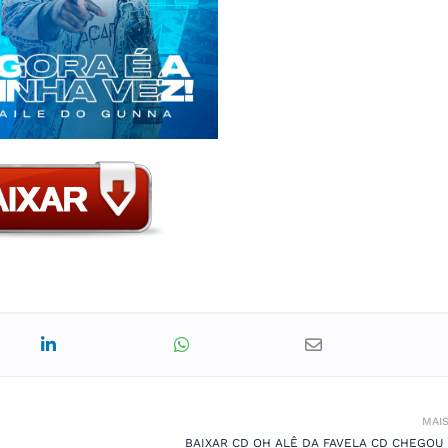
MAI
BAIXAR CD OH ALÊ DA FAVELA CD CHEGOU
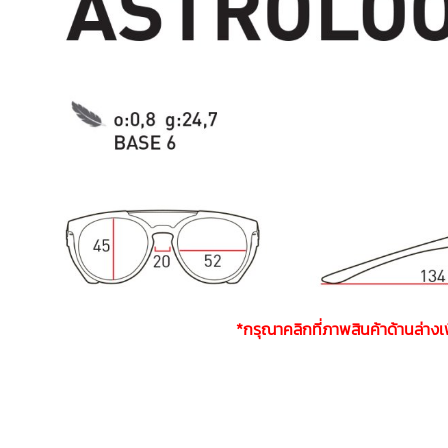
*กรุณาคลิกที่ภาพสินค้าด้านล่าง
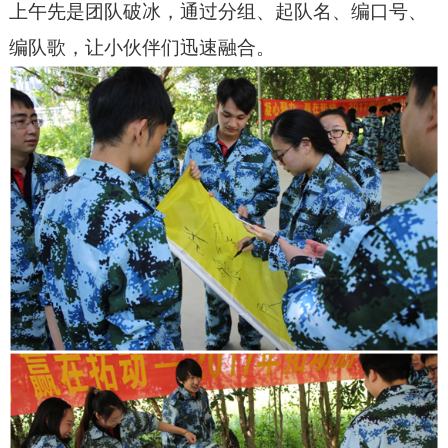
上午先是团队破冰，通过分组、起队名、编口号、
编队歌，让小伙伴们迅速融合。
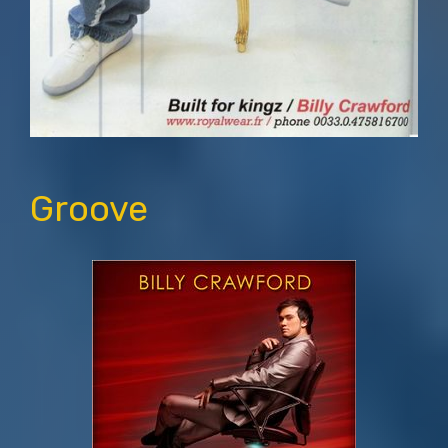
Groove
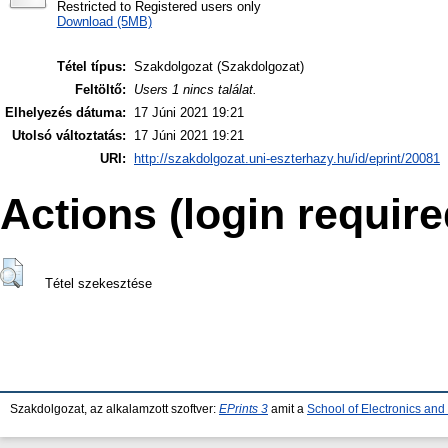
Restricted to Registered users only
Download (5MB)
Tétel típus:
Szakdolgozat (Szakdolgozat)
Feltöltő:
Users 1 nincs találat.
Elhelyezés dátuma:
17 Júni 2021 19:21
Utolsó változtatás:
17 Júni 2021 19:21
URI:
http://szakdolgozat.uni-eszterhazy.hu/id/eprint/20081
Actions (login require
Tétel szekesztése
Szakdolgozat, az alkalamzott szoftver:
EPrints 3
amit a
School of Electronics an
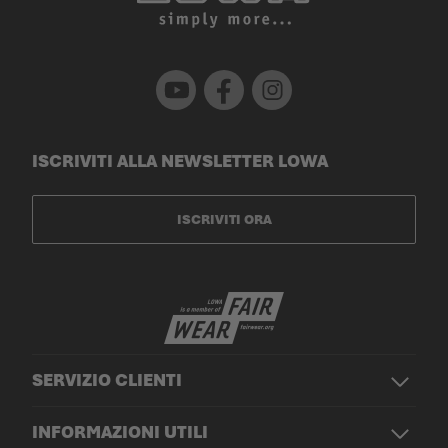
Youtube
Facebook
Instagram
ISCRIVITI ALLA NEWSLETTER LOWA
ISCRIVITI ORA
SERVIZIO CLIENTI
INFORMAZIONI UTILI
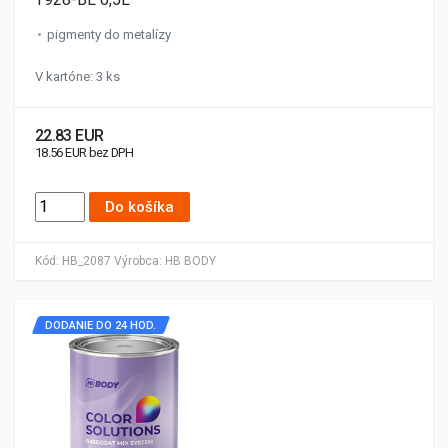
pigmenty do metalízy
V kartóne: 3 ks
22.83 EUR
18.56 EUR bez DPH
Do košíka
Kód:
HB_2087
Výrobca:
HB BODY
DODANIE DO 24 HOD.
^^^^
▸ **What the task asks**:
Once you find the line that contains "SERVIZIO CLIENTI", give it again along with every later line through the end of the data, word for word, minus the pictures.

▸ **Response below**:
SERVIZIO CLIENTI
INFORMAZIONI UTILI
pigmenty do metalízy
V kartóne: 3 ks
22.83 EUR
18.56 EUR bez DPH
Do košíka
Kód:
HB_2087
Výrobca:
HB BODY
DODANIE DO 24 HOD.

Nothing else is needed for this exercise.